## ASSIGNED TASK
Once the line containing "19: (301, 333, 0.47)" is found in the entries below, restate it and each following line word for word, stopping after the line containing "38: (260, 424, 0.46)".

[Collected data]
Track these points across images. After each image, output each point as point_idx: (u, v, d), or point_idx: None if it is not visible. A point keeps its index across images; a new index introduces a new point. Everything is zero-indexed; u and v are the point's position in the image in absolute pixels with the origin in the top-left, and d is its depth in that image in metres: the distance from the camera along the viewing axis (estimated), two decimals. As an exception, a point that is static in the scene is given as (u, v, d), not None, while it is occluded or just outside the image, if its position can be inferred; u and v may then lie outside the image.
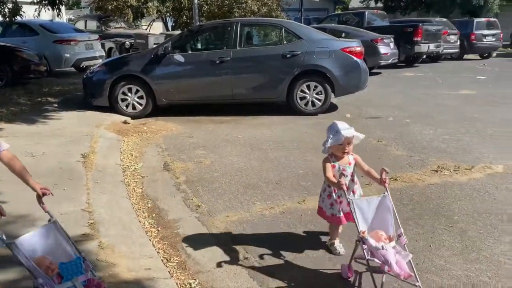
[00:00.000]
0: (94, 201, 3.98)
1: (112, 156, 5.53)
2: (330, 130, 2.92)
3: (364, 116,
--
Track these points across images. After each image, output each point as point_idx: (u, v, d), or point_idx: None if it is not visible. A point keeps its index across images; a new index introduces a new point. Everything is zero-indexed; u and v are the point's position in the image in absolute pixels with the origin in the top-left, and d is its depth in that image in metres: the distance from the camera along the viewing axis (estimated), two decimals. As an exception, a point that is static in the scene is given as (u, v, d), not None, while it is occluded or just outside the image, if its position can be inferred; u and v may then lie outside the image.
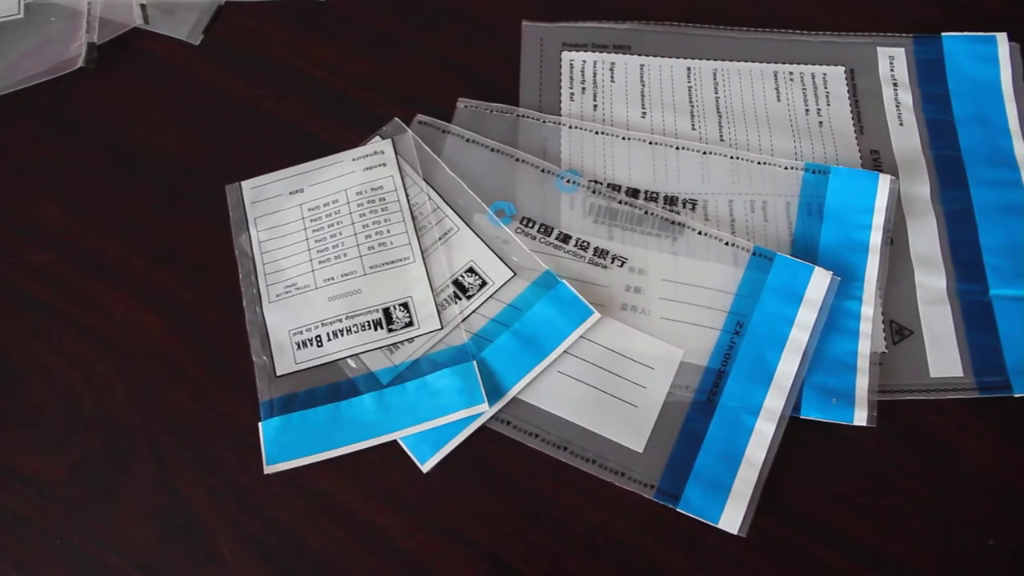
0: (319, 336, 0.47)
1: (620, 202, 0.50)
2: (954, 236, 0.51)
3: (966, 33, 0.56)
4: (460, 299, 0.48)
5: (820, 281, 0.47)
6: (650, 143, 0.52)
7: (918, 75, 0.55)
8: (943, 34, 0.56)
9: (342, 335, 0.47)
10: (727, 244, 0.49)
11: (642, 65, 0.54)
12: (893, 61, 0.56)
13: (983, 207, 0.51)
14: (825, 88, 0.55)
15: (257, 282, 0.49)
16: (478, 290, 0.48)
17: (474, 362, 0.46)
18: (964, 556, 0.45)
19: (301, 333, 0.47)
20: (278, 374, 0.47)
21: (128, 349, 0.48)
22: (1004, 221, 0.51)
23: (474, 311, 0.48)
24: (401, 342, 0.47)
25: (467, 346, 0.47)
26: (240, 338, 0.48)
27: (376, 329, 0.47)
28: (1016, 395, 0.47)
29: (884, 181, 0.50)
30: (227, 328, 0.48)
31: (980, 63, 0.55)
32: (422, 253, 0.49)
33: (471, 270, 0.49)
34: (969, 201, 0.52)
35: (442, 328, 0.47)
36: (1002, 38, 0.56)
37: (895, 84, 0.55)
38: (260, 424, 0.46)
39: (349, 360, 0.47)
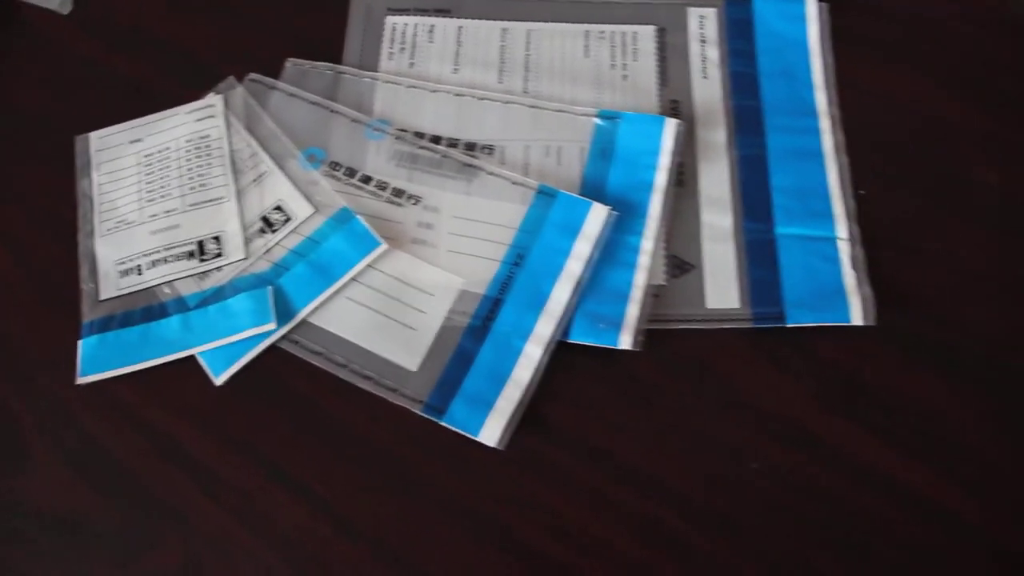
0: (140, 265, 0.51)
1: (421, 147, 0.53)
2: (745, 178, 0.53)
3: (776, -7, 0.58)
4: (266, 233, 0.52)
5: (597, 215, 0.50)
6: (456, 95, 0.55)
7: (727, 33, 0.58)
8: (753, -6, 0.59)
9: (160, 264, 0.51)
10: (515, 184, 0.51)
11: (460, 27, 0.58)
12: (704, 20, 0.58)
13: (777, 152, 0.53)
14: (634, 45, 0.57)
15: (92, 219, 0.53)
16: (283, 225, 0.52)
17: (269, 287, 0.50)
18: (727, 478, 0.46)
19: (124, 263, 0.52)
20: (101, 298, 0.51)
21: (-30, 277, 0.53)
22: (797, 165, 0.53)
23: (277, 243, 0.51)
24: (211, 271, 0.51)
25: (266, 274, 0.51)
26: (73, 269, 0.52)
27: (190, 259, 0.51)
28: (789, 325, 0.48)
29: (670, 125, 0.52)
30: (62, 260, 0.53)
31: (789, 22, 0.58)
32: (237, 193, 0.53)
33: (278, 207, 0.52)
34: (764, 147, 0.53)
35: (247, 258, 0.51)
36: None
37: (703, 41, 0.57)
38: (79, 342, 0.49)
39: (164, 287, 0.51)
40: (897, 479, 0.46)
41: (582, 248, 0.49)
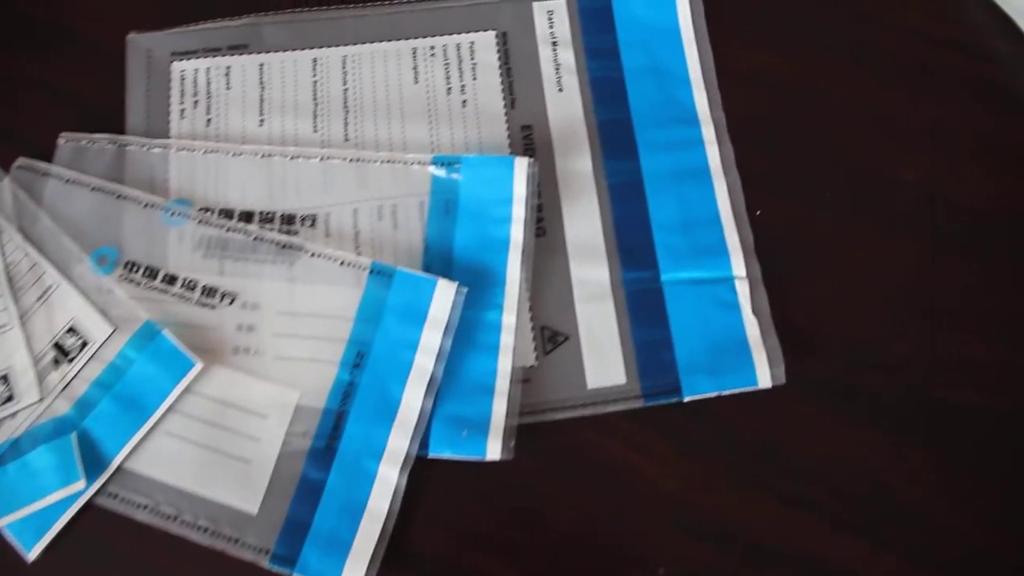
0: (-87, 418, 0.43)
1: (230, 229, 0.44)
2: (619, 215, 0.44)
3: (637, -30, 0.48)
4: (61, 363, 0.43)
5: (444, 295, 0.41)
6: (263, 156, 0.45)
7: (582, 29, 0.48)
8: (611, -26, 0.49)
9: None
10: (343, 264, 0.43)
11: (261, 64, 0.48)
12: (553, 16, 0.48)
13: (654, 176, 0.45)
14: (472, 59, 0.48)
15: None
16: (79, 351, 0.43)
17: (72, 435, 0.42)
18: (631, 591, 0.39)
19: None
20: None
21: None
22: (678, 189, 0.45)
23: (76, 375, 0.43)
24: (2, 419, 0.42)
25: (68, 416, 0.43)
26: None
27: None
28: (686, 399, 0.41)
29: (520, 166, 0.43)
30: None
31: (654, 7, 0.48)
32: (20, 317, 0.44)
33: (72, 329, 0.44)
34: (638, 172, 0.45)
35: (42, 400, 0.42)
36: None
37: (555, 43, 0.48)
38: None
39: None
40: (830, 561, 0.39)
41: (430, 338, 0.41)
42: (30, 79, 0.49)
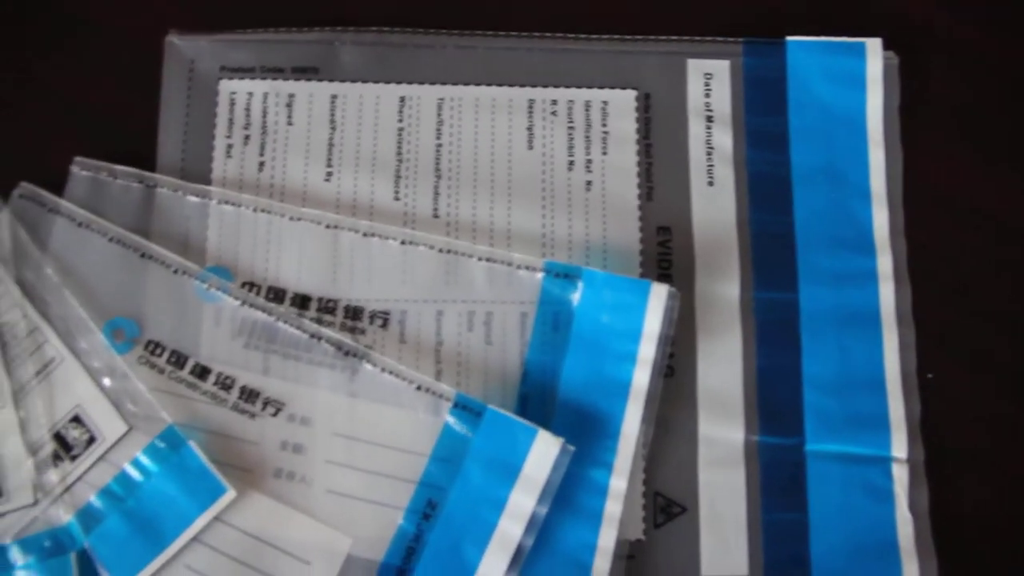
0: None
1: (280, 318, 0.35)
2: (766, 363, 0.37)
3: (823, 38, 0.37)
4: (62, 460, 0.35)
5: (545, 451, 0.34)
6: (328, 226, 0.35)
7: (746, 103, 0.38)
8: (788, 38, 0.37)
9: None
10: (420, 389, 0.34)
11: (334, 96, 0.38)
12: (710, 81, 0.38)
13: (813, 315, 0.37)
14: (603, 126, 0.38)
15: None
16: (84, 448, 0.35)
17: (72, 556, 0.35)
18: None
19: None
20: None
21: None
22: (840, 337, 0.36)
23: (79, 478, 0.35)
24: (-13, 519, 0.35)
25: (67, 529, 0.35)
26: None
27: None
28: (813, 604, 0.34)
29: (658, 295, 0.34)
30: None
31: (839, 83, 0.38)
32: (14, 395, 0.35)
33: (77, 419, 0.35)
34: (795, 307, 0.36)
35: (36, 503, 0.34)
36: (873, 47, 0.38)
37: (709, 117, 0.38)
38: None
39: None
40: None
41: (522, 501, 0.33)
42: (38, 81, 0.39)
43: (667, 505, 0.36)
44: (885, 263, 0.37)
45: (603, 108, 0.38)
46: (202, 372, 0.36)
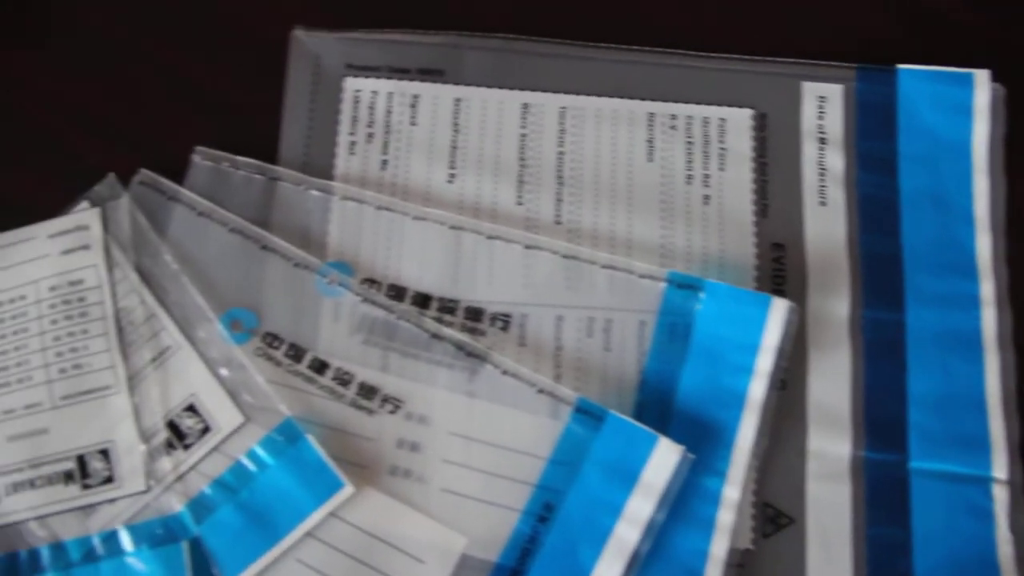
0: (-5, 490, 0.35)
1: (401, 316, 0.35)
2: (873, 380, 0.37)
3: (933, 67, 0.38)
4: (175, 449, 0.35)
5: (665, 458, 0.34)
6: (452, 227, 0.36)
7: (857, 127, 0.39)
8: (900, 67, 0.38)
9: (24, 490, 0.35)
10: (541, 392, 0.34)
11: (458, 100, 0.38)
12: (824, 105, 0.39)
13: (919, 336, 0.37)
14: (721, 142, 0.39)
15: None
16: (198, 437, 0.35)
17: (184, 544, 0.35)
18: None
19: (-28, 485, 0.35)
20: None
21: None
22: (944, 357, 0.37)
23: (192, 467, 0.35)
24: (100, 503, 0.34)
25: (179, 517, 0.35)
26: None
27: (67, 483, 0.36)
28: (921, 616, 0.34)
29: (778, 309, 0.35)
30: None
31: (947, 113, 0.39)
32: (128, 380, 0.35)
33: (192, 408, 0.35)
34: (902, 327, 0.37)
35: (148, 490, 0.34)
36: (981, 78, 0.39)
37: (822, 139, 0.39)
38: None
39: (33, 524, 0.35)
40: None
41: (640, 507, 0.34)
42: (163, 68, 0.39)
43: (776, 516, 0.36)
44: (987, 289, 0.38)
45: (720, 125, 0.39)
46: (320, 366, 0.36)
==
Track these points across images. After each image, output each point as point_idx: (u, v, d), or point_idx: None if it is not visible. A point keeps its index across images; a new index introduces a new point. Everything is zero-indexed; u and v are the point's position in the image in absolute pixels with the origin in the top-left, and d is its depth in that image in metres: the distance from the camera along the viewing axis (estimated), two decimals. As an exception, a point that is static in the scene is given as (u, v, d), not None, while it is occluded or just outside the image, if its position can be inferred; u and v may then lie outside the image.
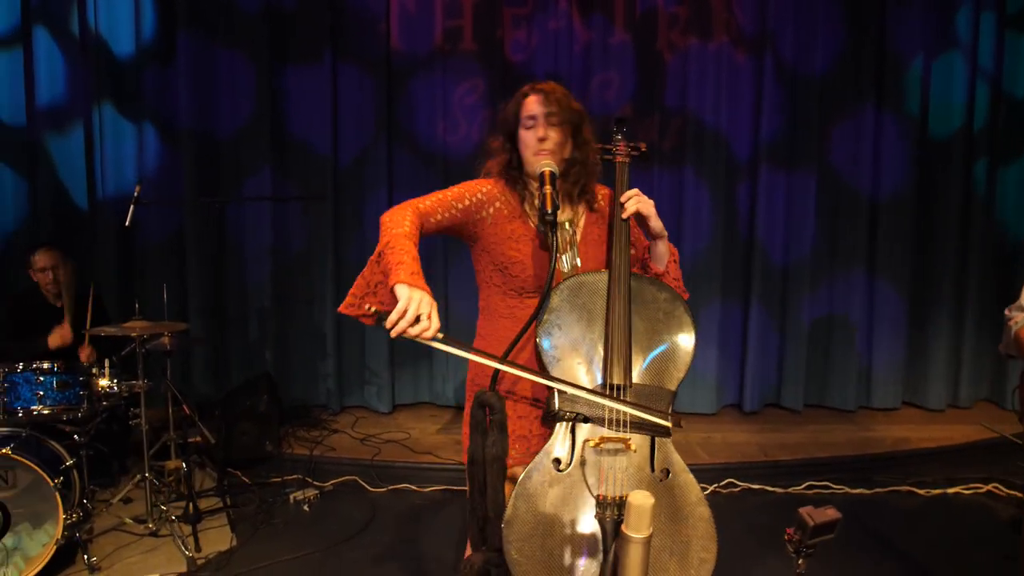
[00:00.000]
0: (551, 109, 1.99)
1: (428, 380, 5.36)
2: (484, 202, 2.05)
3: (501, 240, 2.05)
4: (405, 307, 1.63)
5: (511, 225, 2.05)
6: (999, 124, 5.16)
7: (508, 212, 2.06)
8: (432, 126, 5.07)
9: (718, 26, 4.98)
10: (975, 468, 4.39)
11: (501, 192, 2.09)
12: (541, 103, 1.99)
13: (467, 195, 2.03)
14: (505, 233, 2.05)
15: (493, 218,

## ANSWER SECTION
19: (301, 333, 0.47)
20: (278, 374, 0.47)
21: (128, 349, 0.48)
22: (1004, 221, 0.51)
23: (474, 311, 0.48)
24: (401, 342, 0.47)
25: (467, 346, 0.47)
26: (240, 338, 0.48)
27: (376, 329, 0.47)
28: (1016, 395, 0.47)
29: (884, 181, 0.50)
30: (227, 328, 0.48)
31: (980, 63, 0.55)
32: (422, 253, 0.49)
33: (471, 270, 0.49)
34: (969, 201, 0.52)
35: (442, 328, 0.47)
36: (1002, 38, 0.56)
37: (895, 84, 0.55)
38: (260, 424, 0.46)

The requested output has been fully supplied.